Hey, I'm not Mathoma, but I can see that when you turn $e_1 \wedge e_3$ (which is a bivector with magnitude 1) into $(e_1 - e_3) \wedge e_3$ (which is a bivector with magnitude $\sqrt{2}$) you need to put up a scalar factor to compensate. So: $$ B = e_1 \wedge e_2 - e_3 \wedge e_2 + e_1 \wedge e_3 = (e_1 - e_3) \wedge e_2 + e_1 \wedge e_3 = (e_1 - e_3) \wedge e_2 + {1 \over \sqrt{2}} (e_1 - e_3) \wedge e_3 = (e_1 - e_3) \wedge (e_2 + {1 \over \sqrt{2}} e_3) $$ has the magnitude you want. Note: if you have difficulty reading the TeX code, try pasting the content between dollar signs into the live demo in mathjax.org or katex.org. Cheers!

@@gguevaramu No problem, I must actually apologise. Reviewing your argument and mine, I found that *I actually made a mistake* and was *completely off track.* Your original calculation was correct, and the actual answer is really $B = (e_1 - e_3) \wedge (e_2 + e_3)$. The only thing is that $B$'s magnitude is actually $\sqrt{3}$, not 2: while both $e_1 - e_3$ and $e_2 + e_3$ have length $\sqrt{2}$, they are not orthogonal to one another, so the magnitude of their outer product *isn't* $\sqrt{\sqrt{2}^2 + \sqrt{2}^2} = 2$. It's easier to check with the squared norm $|B|^2 = B B^\dagger= (e_1 - e_3) \wedge (e_2 + e_3) (e2 + e_3) \wedge (e_1 - e_3)$: $$ (e_1 - e_3) \wedge (e_2 + e_3) (e_2 + e_3) \wedge (e_1 - e_3) = = (e_1 - e_3) \wedge (e_2 + e_3) \cdot (e_2 + e_3) \wedge (e_1 - e_3) = (e_1 - e_3) \cdot [ (e_2 + e_3) \cdot (e_2 + e_3) \wedge (e_1 - e_3) ] = (e_1 - e_3) \cdot [ ((e_2 + e_3) \cdot (e_2 + e_3)) (e_1 - e_3) - ((e_2 + e_3) \cdot (e_1 - e_3)) (e_2 + e_3) ] = (e_1 - e_3) \cdot [ 2 (e_1 - e_3) - (-1) (e_2 + e_3) ] = (e_1 - e_3) \cdot [ 2 e_1 + e_2 - e_3 ] = 3$$ Which shows that the magnitude of $B$ is $\sqrt{3}$. Note that an important formula for reducing bivectors is $(u \wedge v) \cdot (a \wedge b) = u \cdot (v \cdot (a \wedge b))$, as well as $u \cdot (a \wedge b) = (u \cdot a) b - (u \cdot b) a$. Also, because $B$ and $B^\dagger$ are coplanar (indeed, $B = -B^\dagger$), their geometric product is equal to their inner product. I hope that clears up the confusion, I'm very sorry once again! P.S.: I guess I went about doing it the hard way, it would be easier to distribute $B$ to get $B = e_2e_3 - e_3e_1 + e_1e_2$, then the product $B B^\dagger = (e_2e_3 - e_3e_1 + e_1e_2) \cdot (-e_2e_3 + e_3e_1 - e_1e_2) = 3$ is easy to compute.

@@tiagorodrigues3730 I apologize to you and I don't have words to say how much I appreciate your time.
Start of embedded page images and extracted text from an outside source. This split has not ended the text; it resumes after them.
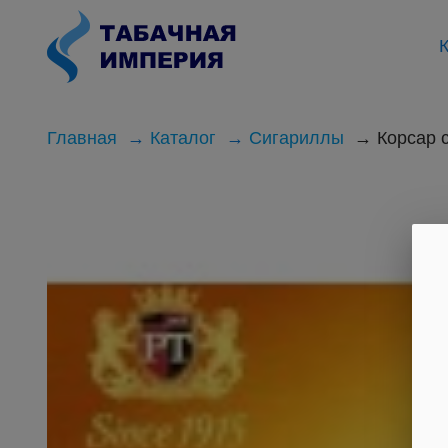
К
Главная
Каталог
Сигариллы
Корсар 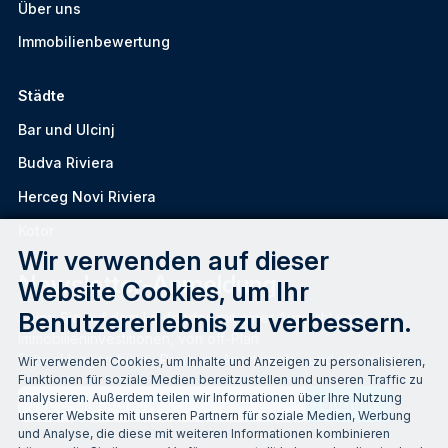
Über uns
Immobilienbewertung
Städte
Bar und Ulcinj
Budva Riviera
Herceg Novi Riviera
Kotor
Wir verwenden auf dieser
Newsletter-Anmeldung
Website Cookies, um Ihr
Benutzererlebnis zu verbessern.
Seien Sie auf dem Laufenden mit einer Auswahl von
Immobilieninvestitionen, von off-Plan
Entwicklungen bis zu Premium-Apartments ...und viel mehr!
Wir verwenden Cookies, um Inhalte und Anzeigen zu personalisieren,
Funktionen für soziale Medien bereitzustellen und unseren Traffic zu
Email
analysieren. Außerdem teilen wir Informationen über Ihre Nutzung
unserer Website mit unseren Partnern für soziale Medien, Werbung
und Analyse, die diese mit weiteren Informationen kombinieren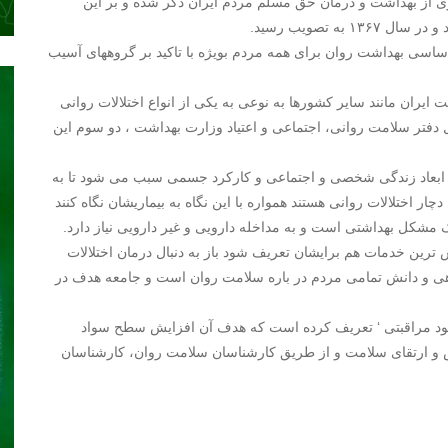
ورداری از بهداشت و درمان حق مسلم مردم ایران ذکر شده و بر این
ساسی بهداشت روان برای همه مردم بویژه با تاکید بر گروههای آسیب
 وزارت بهداشت ، حدود ۲۳ درصد جمعیت ایران مانند سایر کشورها به نوعی به یکی از انواع اختلالات روانی
ل دفتر سلامت روانی، اجتماعی و اعتیاد وزارت بهداشت ، دو سوم این
همه ابعاد زندگی شخصی و اجتماعی و کارکرد جسمی سبب می شود تا به
 اختلالات روانی هستند همواره با این نگاه به بیماریشان نگاه کنند
ک مشکل بهداشتی است و به مداخله دارویی و غیر دارویی نیاز دارد.
س ترین خدمات هم برایشان تعریف شود باز به دنبال درمان اختلالات
آگاهی و دانش تمامی مردم در باره سلامت روان است و جامعه هدف در
 خود مراقبتی ‘ تعریف کرده است که هدف آن افزایش سطح سواد
ش و ارتقای سلامت و از طریق کارشناسان سلامت روان، کارشناسان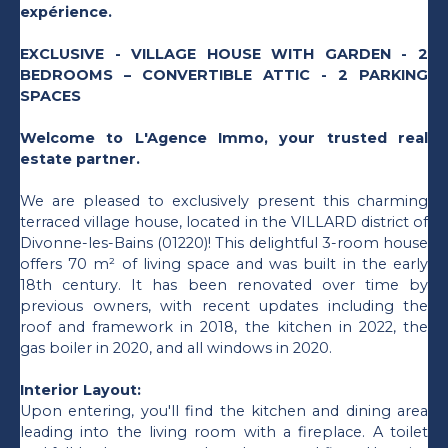
expérience.
EXCLUSIVE - VILLAGE HOUSE WITH GARDEN - 2
BEDROOMS – CONVERTIBLE ATTIC - 2 PARKING
SPACES
Welcome to L'Agence Immo, your trusted real
estate partner.
We are pleased to exclusively present this charming
terraced village house, located in the VILLARD district of
Divonne-les-Bains (01220)! This delightful 3-room house
offers 70 m² of living space and was built in the early
18th century. It has been renovated over time by
previous owners, with recent updates including the
roof and framework in 2018, the kitchen in 2022, the
gas boiler in 2020, and all windows in 2020.
Interior Layout:
Upon entering, you'll find the kitchen and dining area
leading into the living room with a fireplace. A toilet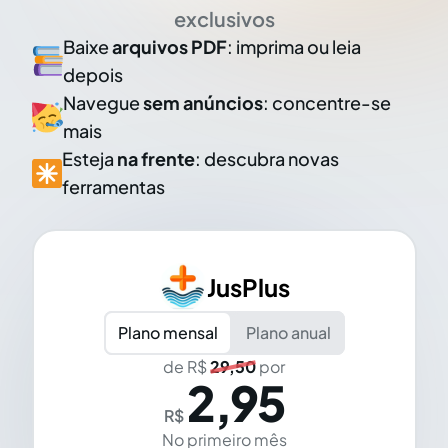
exclusivos
Baixe
arquivos PDF
: imprima ou leia
depois
Navegue
sem anúncios
: concentre-se
mais
Esteja
na frente
: descubra novas
ferramentas
JusPlus
Plano mensal
Plano anual
de R$
29,50
por
2,95
R$
No primeiro mês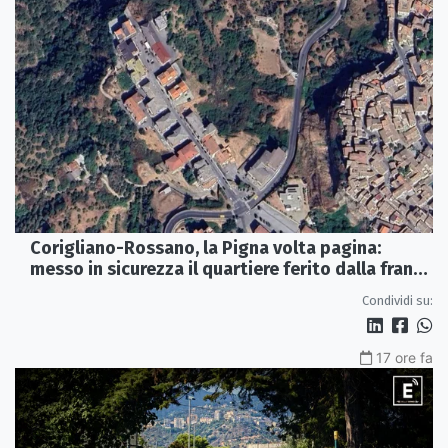
Corigliano-Rossano, la Pigna volta pagina:
messo in sicurezza il quartiere ferito dalla frana
del 2015
Condividi su:
17 ore fa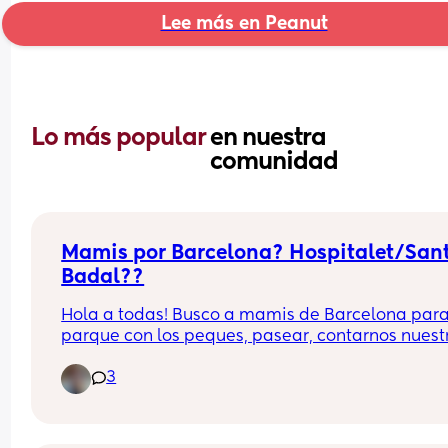
Lee más en Peanut
Lo más popular 
en nuestra 
comunidad
Mamis por Barcelona? Hospitalet/Sant
Badal??
Hola a todas! Busco a mamis de Barcelona para i
parque con los peques, pasear, contarnos nuestr
penas y alegrias! Tengo un peque de casi 20 me
3
y soy mama en solitario, ahora mismo sigo 
asimilando la perdida de amistades tan grande
he sufrido, y al no poderme apoyar en la pareja
siento bastante sola... A pesar de tener un niño 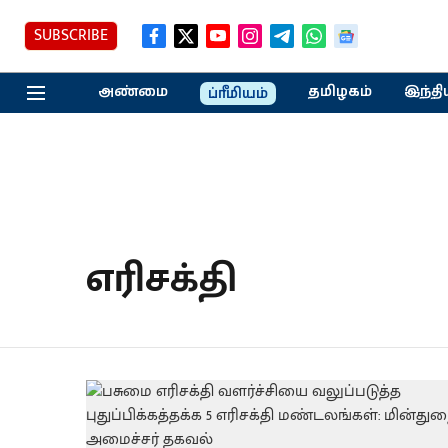
SUBSCRIBE
அண்மை
தமிழகம்
இந்தி
ப்ரீமியம்
எரிசக்தி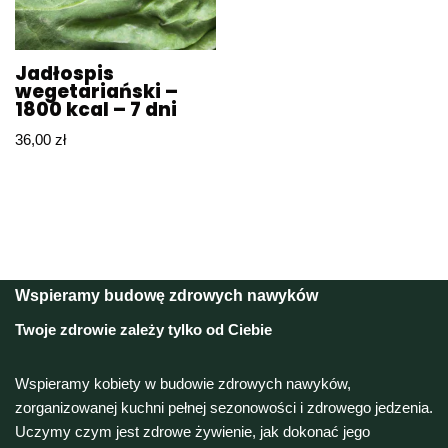
Jadłospis
wegetariański –
1800 kcal – 7 dni
36,00
zł
Wspieramy budowę zdrowych nawyków
Twoje zdrowie zależy tylko od Ciebie
Wspieramy kobiety w budowie zdrowych nawyków,
zorganizowanej kuchni pełnej sezonowości i zdrowego jedzenia.
Uczymy czym jest zdrowe żywienie, jak dokonać jego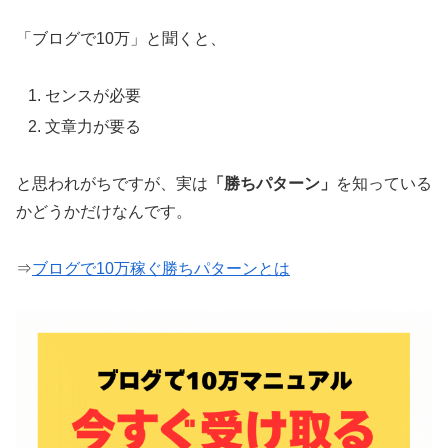
「ブログで10万」と聞くと、
センスが必要
文章力が要る
と思われがちですが、実は
「勝ちパターン」
を知っている
かどうかだけなんです。
⇒
ブログで10万稼ぐ勝ちパターンとは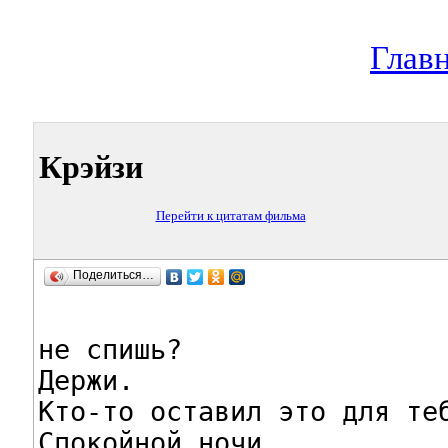
Глав
Крэйзи
Перейти к цитатам фильма
Поделиться…
не спишь?

Держи.

Кто-то оставил это для теб
Спокойной ночи.
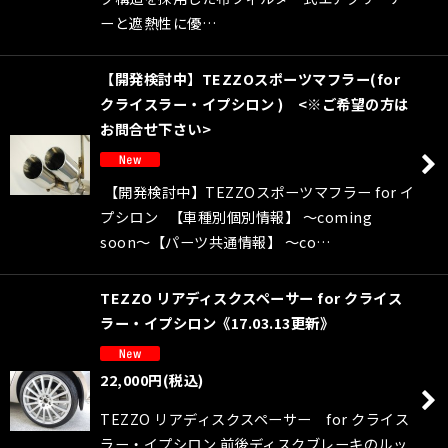
ーと遮熱性に優…
【開発検討中】TEZZOスポーツマフラー(for
クライスラー・イプシロン ) <※ご希望の方は
お問合せ下さい>
【開発検討中】TEZZOスポーツマフラー for イ
プシロン 【車種別個別情報】 〜coming
soon〜【パーツ共通情報】 〜co…
TEZZO リアディスクスペーサー for クライス
ラー・イプシロン《17.03.13更新》
22,000
円
(税込)
TEZZO リアディスクスペーサー for クライス
ラー・イプシロン 前後ディスクブレーキのルッ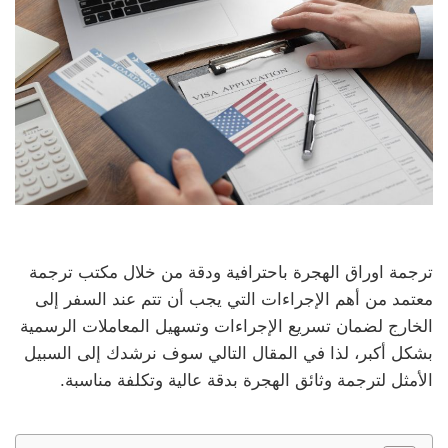
ترجمة اوراق الهجرة باحترافية ودقة من خلال مكتب ترجمة
معتمد من أهم الإجراءات التي يجب أن تتم عند السفر إلى
الخارج لضمان تسريع الإجراءات وتسهيل المعاملات الرسمية
بشكل أكبر، لذا في المقال التالي سوف نرشدك إلى السبيل
الأمثل لترجمة وثائق الهجرة بدقة عالية وتكلفة مناسبة.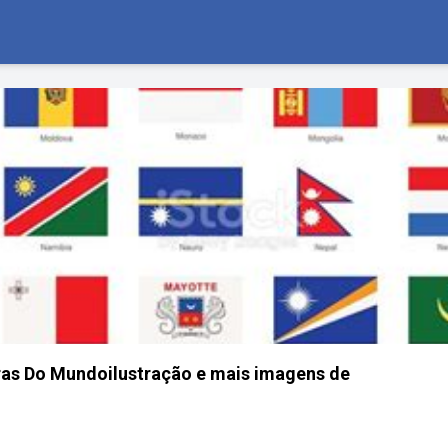
ras Do Mundoilustração e mais imagens de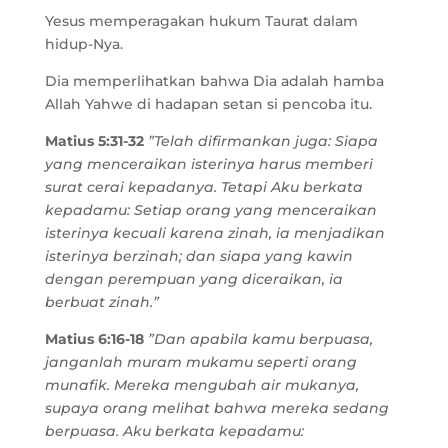
Yesus memperagakan hukum Taurat dalam
hidup-Nya.
Dia memperlihatkan bahwa Dia adalah hamba
Allah Yahwe di hadapan setan si pencoba itu.
Matius 5:31-32
”Telah difirmankan juga: Siapa
yang menceraikan isterinya harus memberi
surat cerai kepadanya. Tetapi Aku berkata
kepadamu: Setiap orang yang menceraikan
isterinya kecuali karena zinah, ia menjadikan
isterinya berzinah; dan siapa yang kawin
dengan perempuan yang diceraikan, ia
berbuat zinah.”
Matius 6:16-18
”Dan apabila kamu berpuasa,
janganlah muram mukamu seperti orang
munafik. Mereka mengubah air mukanya,
supaya orang melihat bahwa mereka sedang
berpuasa. Aku berkata kepadamu: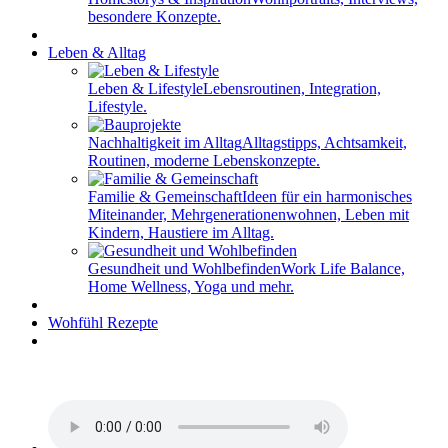
besondere Konzepte.
Leben & Alltag
Leben & Lifestyle
Lebensroutinen, Integration,
Lifestyle.
Nachhaltigkeit im Alltag
Alltagstipps, Achtsamkeit,
Routinen, moderne Lebenskonzepte.
Familie & Gemeinschaft
Ideen für ein harmonisches
Miteinander, Mehrgenerationenwohnen, Leben mit
Kindern, Haustiere im Alltag.
Gesundheit und Wohlbefinden
Work Life Balance,
Home Wellness, Yoga und mehr.
Wohfühl Rezepte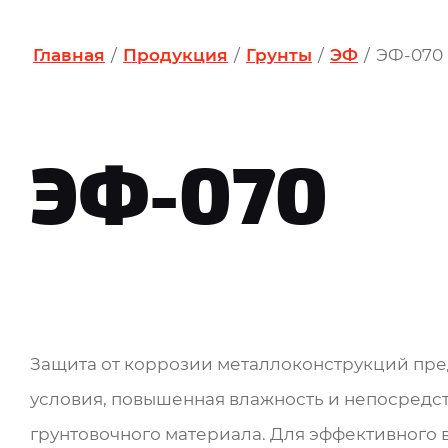
Главная
/
Продукция
/
Грунты
/
ЭФ
/
ЭФ-070
ЭФ-070
Защита от коррозии металлоконструкций пре
условия, повышенная влажность и непосредс
грунтовочного материала. Для эффективного в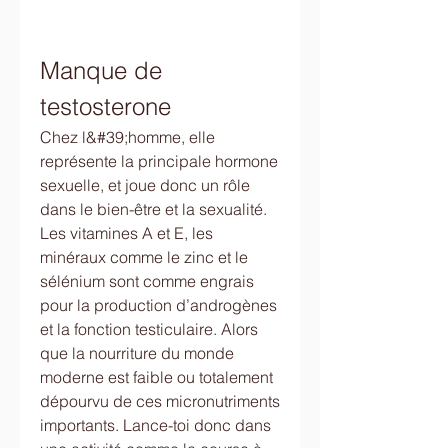
Manque de 
testosterone
Chez l&#39;homme, elle 
représente la principale hormone 
sexuelle, et joue donc un rôle 
dans le bien-être et la sexualité. 
Les vitamines A et E, les 
minéraux comme le zinc et le 
sélénium sont comme engrais 
pour la production d’androgènes 
et la fonction testiculaire. Alors 
que la nourriture du monde 
moderne est faible ou totalement 
dépourvu de ces micronutriments 
importants. Lance-toi donc dans 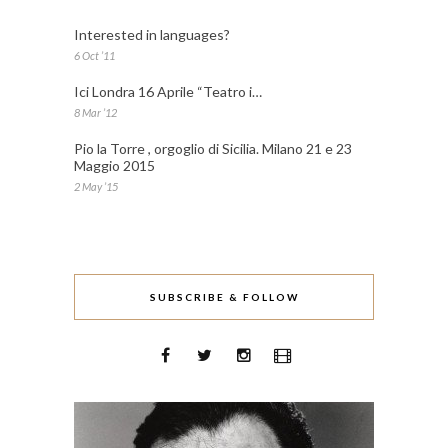
Interested in languages?
6 Oct ’11
Ici Londra 16 Aprile “Teatro i…
8 Mar ’12
Pio la Torre , orgoglio di Sicilia. Milano 21 e 23
Maggio 2015
2 May ’15
SUBSCRIBE & FOLLOW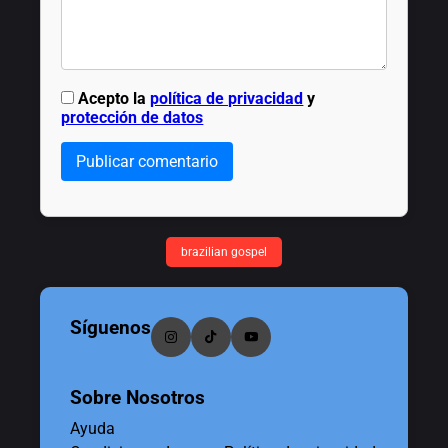
Acepto la
política de privacidad
y
protección de datos
Publicar comentario
brazilian gospel
Síguenos
Sobre Nosotros
Ayuda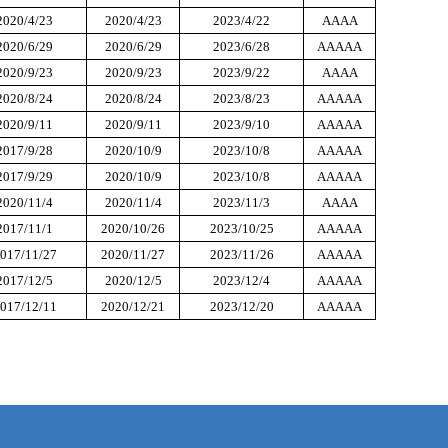
2020/4/23
2020/4/23
2023/4/22
AAAA
2020/6/29
2020/6/29
2023/6/28
AAAAA
2020/9/23
2020/9/23
2023/9/22
AAAA
2020/8/24
2020/8/24
2023/8/23
AAAAA
2020/9/11
2020/9/11
2023/9/10
AAAAA
2017/9/28
2020/10/9
2023/10/8
AAAAA
2017/9/29
2020/10/9
2023/10/8
AAAAA
2020/11/4
2020/11/4
2023/11/3
AAAA
2017/11/1
2020/10/26
2023/10/25
AAAAA
017/11/27
2020/11/27
2023/11/26
AAAAA
2017/12/5
2020/12/5
2023/12/4
AAAAA
017/12/11
2020/12/21
2023/12/20
AAAAA
们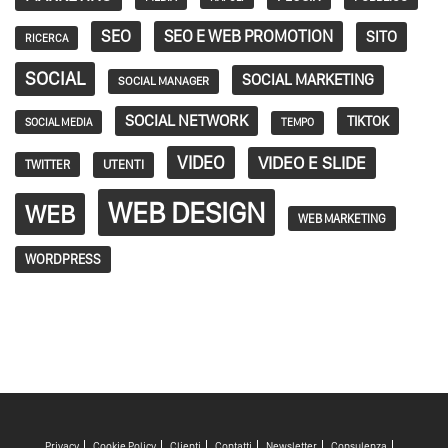
SEO
SEO E WEB PROMOTION
SITO
RICERCA
SOCIAL
SOCIAL MARKETING
SOCIAL MANAGER
SOCIAL NETWORK
TIKTOK
SOCIAL MEDIA
TEMPO
VIDEO
VIDEO E SLIDE
TWITTER
UTENTI
WEB DESIGN
WEB
WEB MARKETING
WORDPRESS
Privacy
Cookie Policy
Clienti
Contatti
Newsletter
Consulenza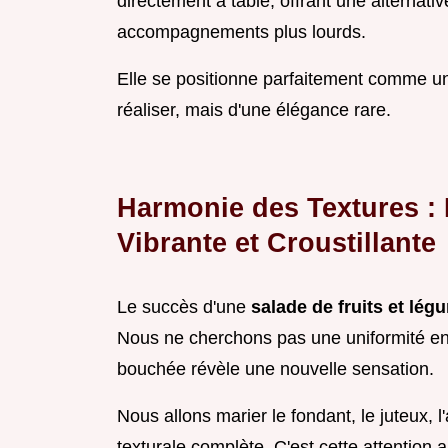
directement à table, offrant une alternat
accompagnements plus lourds.
Elle se positionne parfaitement comme 
réaliser, mais d'une élégance rare.
Harmonie des Textures : 
Vibrante et Croustillante
Le succès d'une
salade de fruits et lég
Nous ne cherchons pas une uniformité e
bouchée révèle une nouvelle sensation.
Nous allons marier le fondant, le juteux, 
texturale complète. C'est cette attention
Thanks a lot

@@tiagorodrigues3730 You know, there is a very simple way to get the area magnitude of any bivector, and it is the magnitude of vectorial product. It is out of geometric algebra but is very simple. But I found very interesting the way you did the same, just one thing bothers me, I been looking for a book showing the formulas to reduce bivectors especially the inner product of two bivectors. I have seen several books but none of them show how to get these formulas. I know vector algebra but does not help much. Do you know a book to study this topic?

@@gguevaramu I have used David Hestenes's _New Foundations for Classic Mechanics,_ where it is supposed to be exercise 1.1 (a) in chapter 2. It relies on a reduction formula given as equation (1.18) in that same chapter ($(A_r \wedge b) \cdot C_r = A_r \cdot (b \cdot C_s)$, which only holds if $0 < r < s$), but *that* one's derivation is a bit handwavy. Dr Hestenes gives the definition of the inner product of two blades as the $|r-s|$-graded part of the geometric product of those blades, where $r$ and $s$ are the grades of each blade. By linearity you get the definition for full multivectors. If you represent both blades as outer products of mutually-orthogonal vectors and then carry out the multiplication, you should be able to arrive at this formula, though I confess not having done this myself (maybe I should). Regardless, I think that at least braving the exercises of chapter 2 of that book should give you a reasonable handle on working with multivectors.